Segment Start: Document excerpt

Thanks for your reply Jim - I had never thought about using LED's but
that is something I would definitely consider now.

Ralph

Seems it would kinda lose some of it's vintage charm if you did that,
incandescent segments are something you don't see much these days.
 
"Bob M." <xxxxx@yyyy.zzz> wrote in message
news:nNGdnd0VhYIaQzeiRVn-sQ@comcast.com...
Yeah, and the reason you don't SEE many of them any more is that they keep
burning out!

Perhaps the way to keep the vintage stuff original would be to put a small
value resistor in series with the bulbs so they last longer. They'd be
dimmer, but put it on a shelf near the ceiling where it's darker anyway
and
maybe no one will notice.

Bob M.
Well yeah, I didn't say incandecent was very practical, but it's cool none
the less. Someone else mentioned this unit has a photocell to dim it when
the room is dark, one could probably just put a variable resistor across or
in series with this to adjust the max brightness, dimming it 20% would
extend lamp life considerably, but then if you get a large quantity of
replacement lamps it'd be pretty easy to just replace them when they burn
out, or group relamp the segments that see the most use.
 
Hi

You can go a long way to drive the life of the bulb up with two
resistors. Put one resistor in series with the bulb to knock down the
applied voltage. The other resistor is put in parallel across the switch
to put just a little current through the filament when it is supposed to
be off. It should just glow faint red. By doing this, the inrush current
is reduced since the filament is already hot. Inrush current is what
kills the bulbs.

Regards





"James Sweet" <jamessweet@hotmail.com> wrote in
news:8tBqb.132610$Tr4.339531@attbi_s03:

"Bob M." <xxxxx@yyyy.zzz> wrote in message
news:nNGdnd0VhYIaQzeiRVn-sQ@comcast.com...
Yeah, and the reason you don't SEE many of them any more is that they
keep burning out!

Perhaps the way to keep the vintage stuff original would be to put a
small value resistor in series with the bulbs so they last longer.

Segment End: Document excerpt

[Job item] Repeat the bulb thread word for word, from "Well yeah, I" to "the most use.". The rows come from a separate source and aren't part of this bulb thread.

Segment Start: Entries supplied

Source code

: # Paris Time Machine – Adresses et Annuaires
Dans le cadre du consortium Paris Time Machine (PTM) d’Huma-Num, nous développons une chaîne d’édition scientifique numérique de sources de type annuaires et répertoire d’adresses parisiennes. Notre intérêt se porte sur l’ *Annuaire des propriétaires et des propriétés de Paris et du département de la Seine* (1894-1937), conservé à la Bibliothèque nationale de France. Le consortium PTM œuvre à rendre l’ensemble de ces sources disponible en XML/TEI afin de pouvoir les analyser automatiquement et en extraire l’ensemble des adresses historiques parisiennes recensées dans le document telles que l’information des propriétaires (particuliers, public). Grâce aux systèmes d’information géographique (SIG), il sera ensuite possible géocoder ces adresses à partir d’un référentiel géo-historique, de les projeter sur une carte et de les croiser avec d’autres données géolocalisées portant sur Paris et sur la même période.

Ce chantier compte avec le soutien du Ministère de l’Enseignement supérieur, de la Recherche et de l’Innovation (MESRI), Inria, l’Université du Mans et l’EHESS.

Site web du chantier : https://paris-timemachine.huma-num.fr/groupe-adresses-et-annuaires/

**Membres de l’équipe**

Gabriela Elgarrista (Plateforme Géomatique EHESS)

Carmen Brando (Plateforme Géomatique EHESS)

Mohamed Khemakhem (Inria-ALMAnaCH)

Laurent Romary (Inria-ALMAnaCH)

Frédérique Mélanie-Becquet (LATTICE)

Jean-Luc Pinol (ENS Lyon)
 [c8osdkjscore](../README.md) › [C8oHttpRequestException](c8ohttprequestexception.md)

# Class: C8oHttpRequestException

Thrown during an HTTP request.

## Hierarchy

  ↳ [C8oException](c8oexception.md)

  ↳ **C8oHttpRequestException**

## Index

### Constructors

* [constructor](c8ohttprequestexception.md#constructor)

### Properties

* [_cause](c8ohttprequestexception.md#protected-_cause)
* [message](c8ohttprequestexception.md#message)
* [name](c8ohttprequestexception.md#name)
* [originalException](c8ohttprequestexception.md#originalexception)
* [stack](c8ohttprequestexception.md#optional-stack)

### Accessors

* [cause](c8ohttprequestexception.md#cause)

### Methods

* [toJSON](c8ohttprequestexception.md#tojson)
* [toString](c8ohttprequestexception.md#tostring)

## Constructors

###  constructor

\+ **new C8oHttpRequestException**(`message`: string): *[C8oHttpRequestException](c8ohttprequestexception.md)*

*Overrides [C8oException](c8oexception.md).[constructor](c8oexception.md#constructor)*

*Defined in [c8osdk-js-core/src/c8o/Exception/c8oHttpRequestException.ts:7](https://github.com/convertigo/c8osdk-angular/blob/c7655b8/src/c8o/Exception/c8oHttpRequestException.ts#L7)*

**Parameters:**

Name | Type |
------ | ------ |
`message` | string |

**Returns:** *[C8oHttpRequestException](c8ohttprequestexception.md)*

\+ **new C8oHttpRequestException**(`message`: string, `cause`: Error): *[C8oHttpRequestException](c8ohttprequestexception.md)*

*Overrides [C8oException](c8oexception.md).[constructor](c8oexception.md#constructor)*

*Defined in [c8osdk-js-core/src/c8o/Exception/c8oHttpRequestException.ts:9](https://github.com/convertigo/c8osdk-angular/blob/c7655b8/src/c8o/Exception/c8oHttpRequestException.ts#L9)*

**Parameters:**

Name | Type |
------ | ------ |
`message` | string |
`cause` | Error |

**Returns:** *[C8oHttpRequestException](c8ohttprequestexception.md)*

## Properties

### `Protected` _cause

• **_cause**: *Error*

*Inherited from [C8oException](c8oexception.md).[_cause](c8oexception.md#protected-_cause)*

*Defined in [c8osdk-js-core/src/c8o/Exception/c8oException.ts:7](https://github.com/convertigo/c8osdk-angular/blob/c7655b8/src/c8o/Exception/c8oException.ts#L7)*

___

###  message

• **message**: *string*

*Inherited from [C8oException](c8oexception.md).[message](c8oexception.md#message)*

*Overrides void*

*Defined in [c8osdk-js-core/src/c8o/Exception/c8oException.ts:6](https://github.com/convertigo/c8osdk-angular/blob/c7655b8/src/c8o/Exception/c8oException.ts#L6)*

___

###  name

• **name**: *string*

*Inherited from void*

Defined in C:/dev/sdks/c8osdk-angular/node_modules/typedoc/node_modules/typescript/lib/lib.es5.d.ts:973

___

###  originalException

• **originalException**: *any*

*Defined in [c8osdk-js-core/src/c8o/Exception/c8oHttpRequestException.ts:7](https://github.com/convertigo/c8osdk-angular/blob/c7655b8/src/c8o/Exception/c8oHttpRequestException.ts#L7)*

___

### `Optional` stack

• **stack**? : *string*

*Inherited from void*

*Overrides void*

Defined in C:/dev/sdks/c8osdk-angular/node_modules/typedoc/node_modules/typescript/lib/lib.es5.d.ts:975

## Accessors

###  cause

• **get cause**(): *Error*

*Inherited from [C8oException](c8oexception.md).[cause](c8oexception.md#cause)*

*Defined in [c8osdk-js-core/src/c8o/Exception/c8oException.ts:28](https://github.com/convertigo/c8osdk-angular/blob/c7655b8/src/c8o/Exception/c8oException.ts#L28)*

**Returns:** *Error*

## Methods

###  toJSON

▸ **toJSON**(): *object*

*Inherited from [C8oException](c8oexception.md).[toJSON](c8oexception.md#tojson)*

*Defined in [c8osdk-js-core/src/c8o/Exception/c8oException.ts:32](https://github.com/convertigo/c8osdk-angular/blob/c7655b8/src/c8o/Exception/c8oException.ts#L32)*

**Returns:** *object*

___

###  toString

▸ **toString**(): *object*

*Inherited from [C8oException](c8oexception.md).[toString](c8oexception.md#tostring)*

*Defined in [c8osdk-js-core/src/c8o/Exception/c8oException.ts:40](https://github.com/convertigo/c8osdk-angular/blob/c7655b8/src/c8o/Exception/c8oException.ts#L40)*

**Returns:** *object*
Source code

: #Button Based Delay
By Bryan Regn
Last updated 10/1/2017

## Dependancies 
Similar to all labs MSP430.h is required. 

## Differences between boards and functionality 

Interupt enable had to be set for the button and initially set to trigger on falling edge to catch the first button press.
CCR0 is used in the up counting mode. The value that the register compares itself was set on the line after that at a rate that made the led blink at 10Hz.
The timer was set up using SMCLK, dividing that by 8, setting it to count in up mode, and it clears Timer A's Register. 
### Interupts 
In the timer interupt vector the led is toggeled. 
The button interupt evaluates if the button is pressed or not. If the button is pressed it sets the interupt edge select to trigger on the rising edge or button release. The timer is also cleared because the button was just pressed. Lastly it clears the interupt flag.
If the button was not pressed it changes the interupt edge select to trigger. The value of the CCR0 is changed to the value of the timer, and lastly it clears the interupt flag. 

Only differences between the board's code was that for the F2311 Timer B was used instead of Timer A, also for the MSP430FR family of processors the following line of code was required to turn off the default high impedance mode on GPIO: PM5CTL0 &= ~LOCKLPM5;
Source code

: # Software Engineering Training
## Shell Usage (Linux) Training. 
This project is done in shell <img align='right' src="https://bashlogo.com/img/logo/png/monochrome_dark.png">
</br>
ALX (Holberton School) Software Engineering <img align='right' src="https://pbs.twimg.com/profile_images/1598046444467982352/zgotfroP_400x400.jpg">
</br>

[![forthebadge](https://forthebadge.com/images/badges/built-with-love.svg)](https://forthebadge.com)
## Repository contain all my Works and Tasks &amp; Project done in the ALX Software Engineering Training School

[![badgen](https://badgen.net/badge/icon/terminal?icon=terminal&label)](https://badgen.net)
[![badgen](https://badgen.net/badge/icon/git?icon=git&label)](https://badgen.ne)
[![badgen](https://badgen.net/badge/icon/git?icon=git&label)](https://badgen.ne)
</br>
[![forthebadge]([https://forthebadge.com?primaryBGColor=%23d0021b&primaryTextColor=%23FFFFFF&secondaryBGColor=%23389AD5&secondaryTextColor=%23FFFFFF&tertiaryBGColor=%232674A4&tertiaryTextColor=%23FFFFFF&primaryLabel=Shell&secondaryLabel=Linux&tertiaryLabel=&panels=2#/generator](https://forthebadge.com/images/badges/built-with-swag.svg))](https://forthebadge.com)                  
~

Segment End: Entries supplied

[Result below]
Well yeah, I didn't say incandecent was very practical, but it's cool none
the less. Someone else mentioned this unit has a photocell to dim it when
the room is dark, one could probably just put a variable resistor across or
in series with this to adjust the max brightness, dimming it 20% would
extend lamp life considerably, but then if you get a large quantity of
replacement lamps it'd be pretty easy to just replace them when they burn
out, or group relamp the segments that see the most use.